The runtime plans the computation
When a runtime loads a model, it validates operators and shapes, applies graph optimizations, allocates or reuses buffers, and assigns work to available execution providers. Constant folding can calculate fixed expressions once. Operator fusion can combine several steps into one kernel, reducing launches and intermediate memory traffic. Unsupported operations may fall back to another device.
Portable runtimes such as ONNX Runtime expose hardware-specific execution providers for CPUs, GPUs, mobile accelerators, and NPUs. The same high-level graph can therefore use very different libraries beneath it—within the limits of provider support.
Most of the work is tensor arithmetic
Neural networks repeatedly multiply matrices, reduce values, normalize, apply elementwise functions, gather indexed rows, and move or reshape data. A “kernel” is an implementation of such an operation for a target processor. Kernel quality matters: tile sizes, data layout, vectorization, parallel occupancy, fusion, and memory access can decide whether expensive hardware spends its time calculating or waiting.
CPU, GPU, or NPU?
Few powerful, flexible cores; excellent control flow, preprocessing, small models, and broad operator support. Cache and SIMD instructions still provide substantial parallelism.

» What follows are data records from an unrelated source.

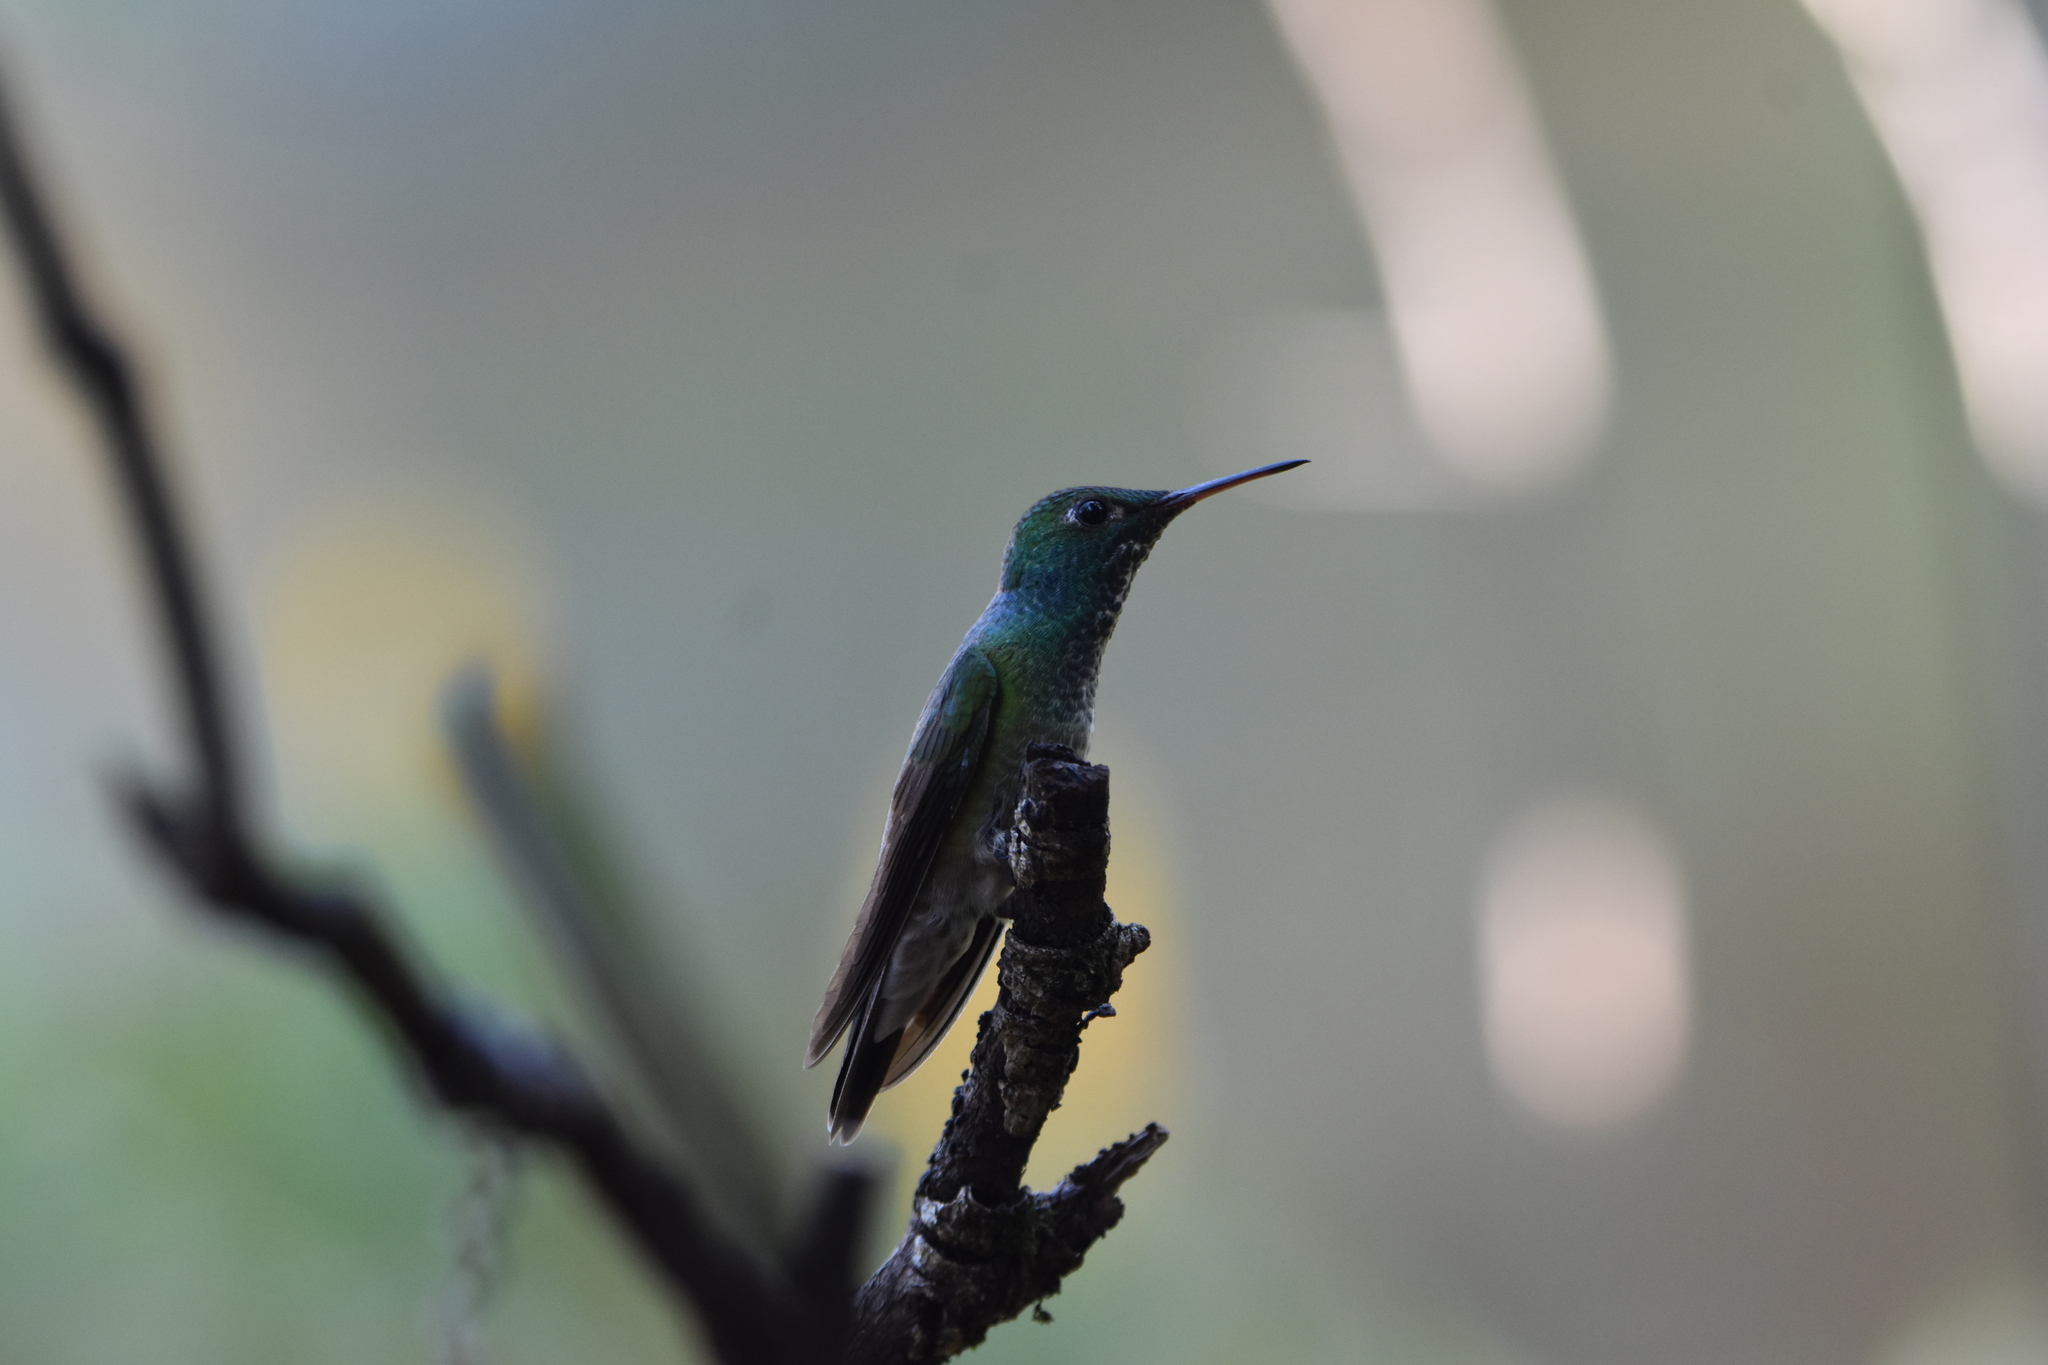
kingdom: Animalia
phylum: Chordata
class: Aves
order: Apodiformes
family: Trochilidae
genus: Chrysuronia
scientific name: Chrysuronia versicolor
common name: Versicolored emerald
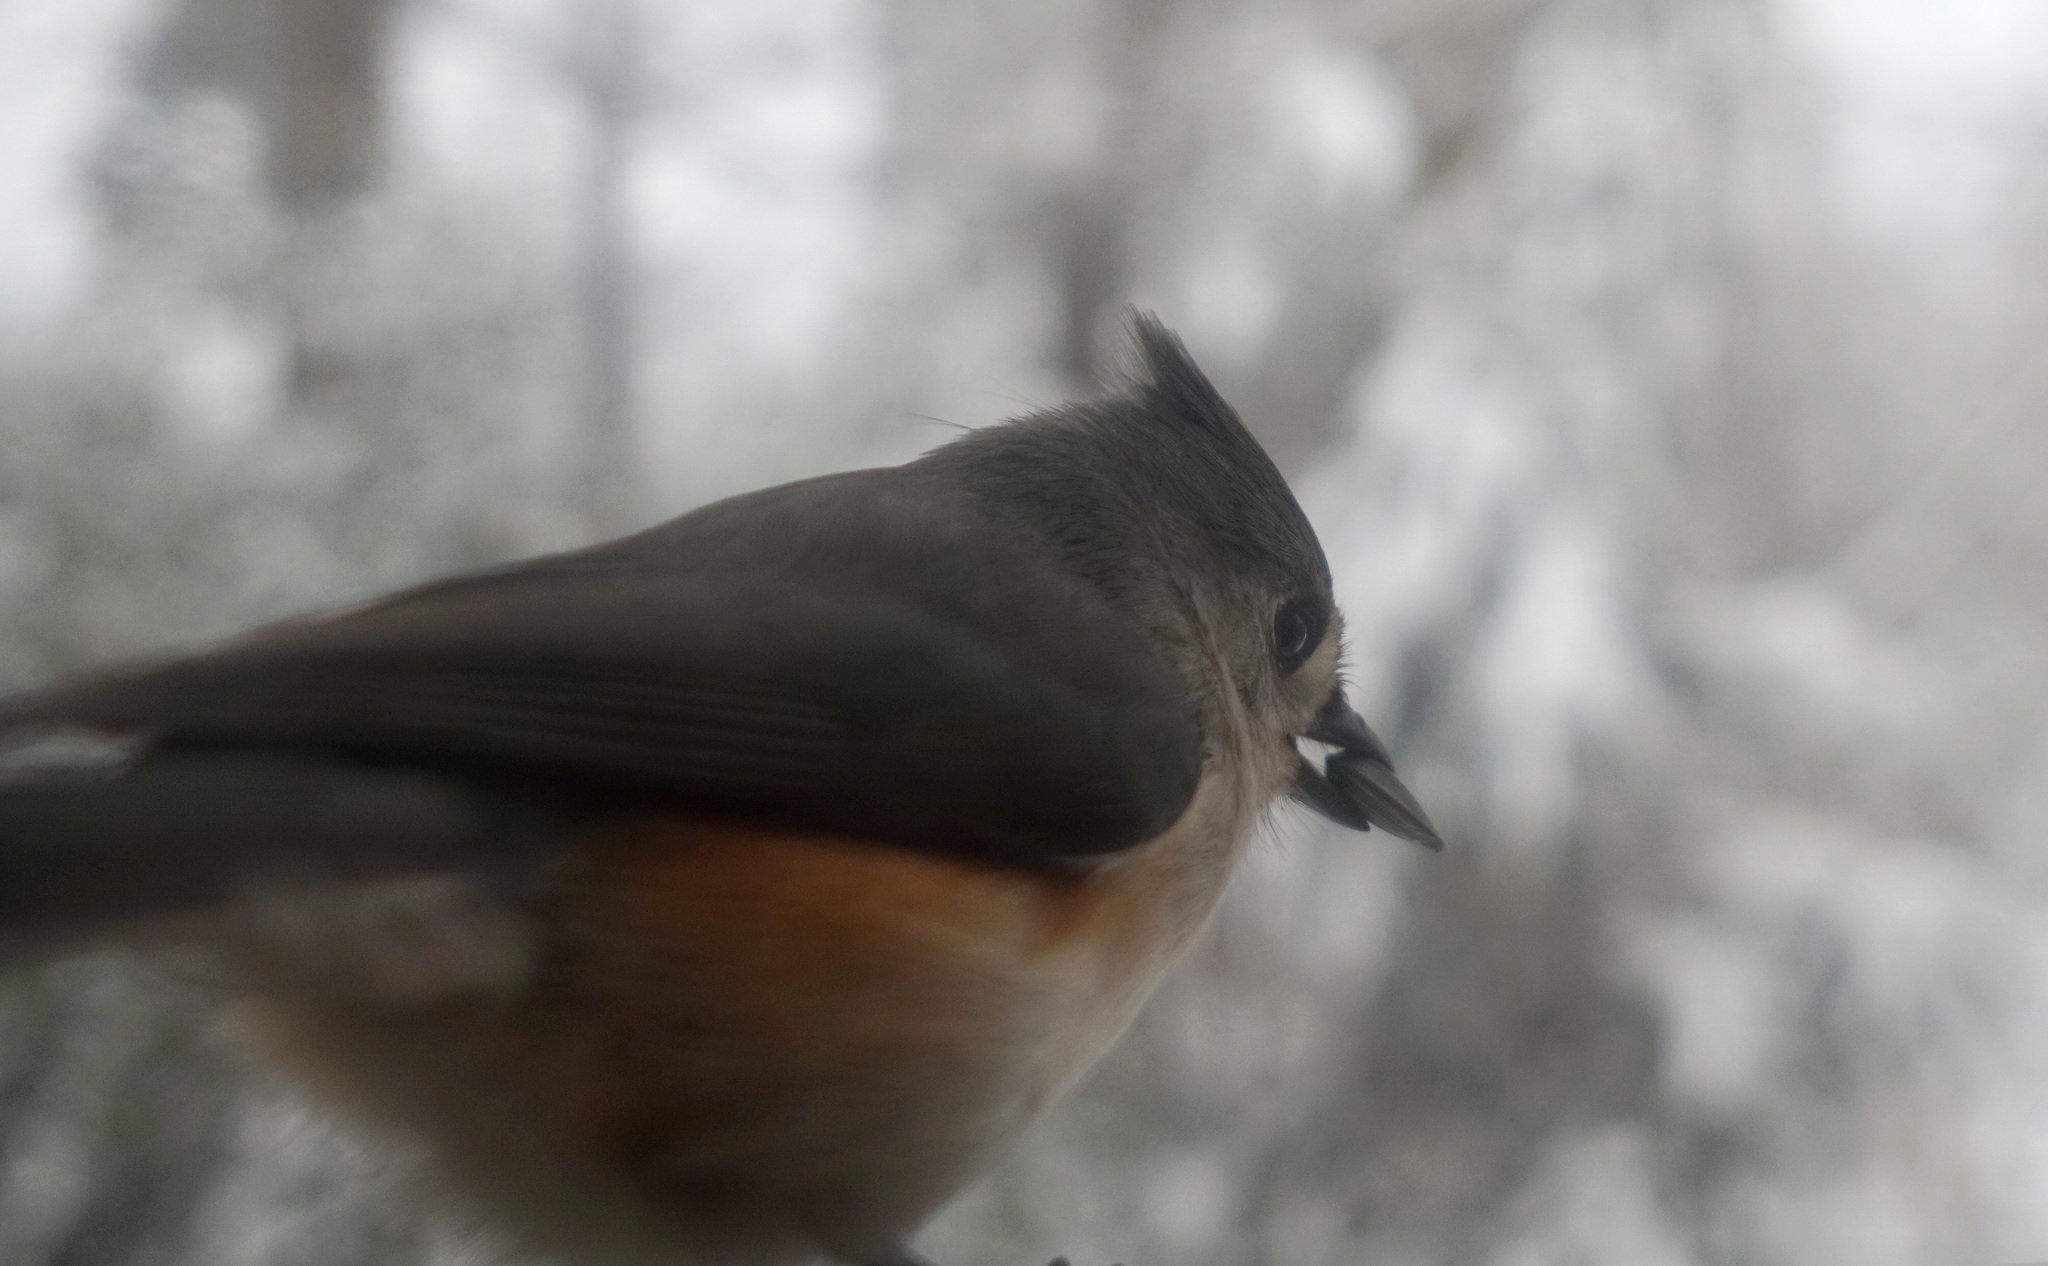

Many parallel lanes plus high memory bandwidth. Strong for large matrix operations and batches, provided enough work is available to keep the device occupied.
Specialized data paths for neural operations, often optimized for lower precision and power efficiency on phones, laptops, edge devices, or data-center accelerators.
Memory movement is part of the computation
A processor cannot multiply parameters it cannot reach. Weights may travel from storage into system memory, then accelerator memory, cache, and registers. Intermediate activations and caches compete for the same capacity. For large models, memory bandwidth—the rate at which values arrive—can matter as much as peak arithmetic throughput.
Why fewer bits can run faster
Quantization represents values using fewer bits—perhaps FP16, BF16, FP8, INT8, or 4-bit schemes instead of FP32. Smaller values reduce model storage and memory traffic and may unlock faster specialized arithmetic. The tradeoff is approximation error, scale metadata, calibration work, and the possibility that some layers remain sensitive and need higher precision.
| Representation | Approx. weight bytes | Typical concern |
|---|---|---|
| FP32 | 4 per parameter | Large memory and bandwidth cost |
| FP16 / BF16 | 2 per parameter | Range and precision differ between formats |
| INT8 / FP8 | 1 per parameter | Calibration, scales, hardware support |
| 4-bit families | ~0.5 per parameter + metadata | Greater approximation and packing complexity |
Latency and throughput pull differently
Latency asks how long one request waits. Throughput asks how much total work finishes per unit time. Batching combines requests so parallel hardware is better utilized, improving throughput but potentially making an individual request wait. Production servers use queues, dynamic batches, caches, replicas, and model parallelism to balance these goals.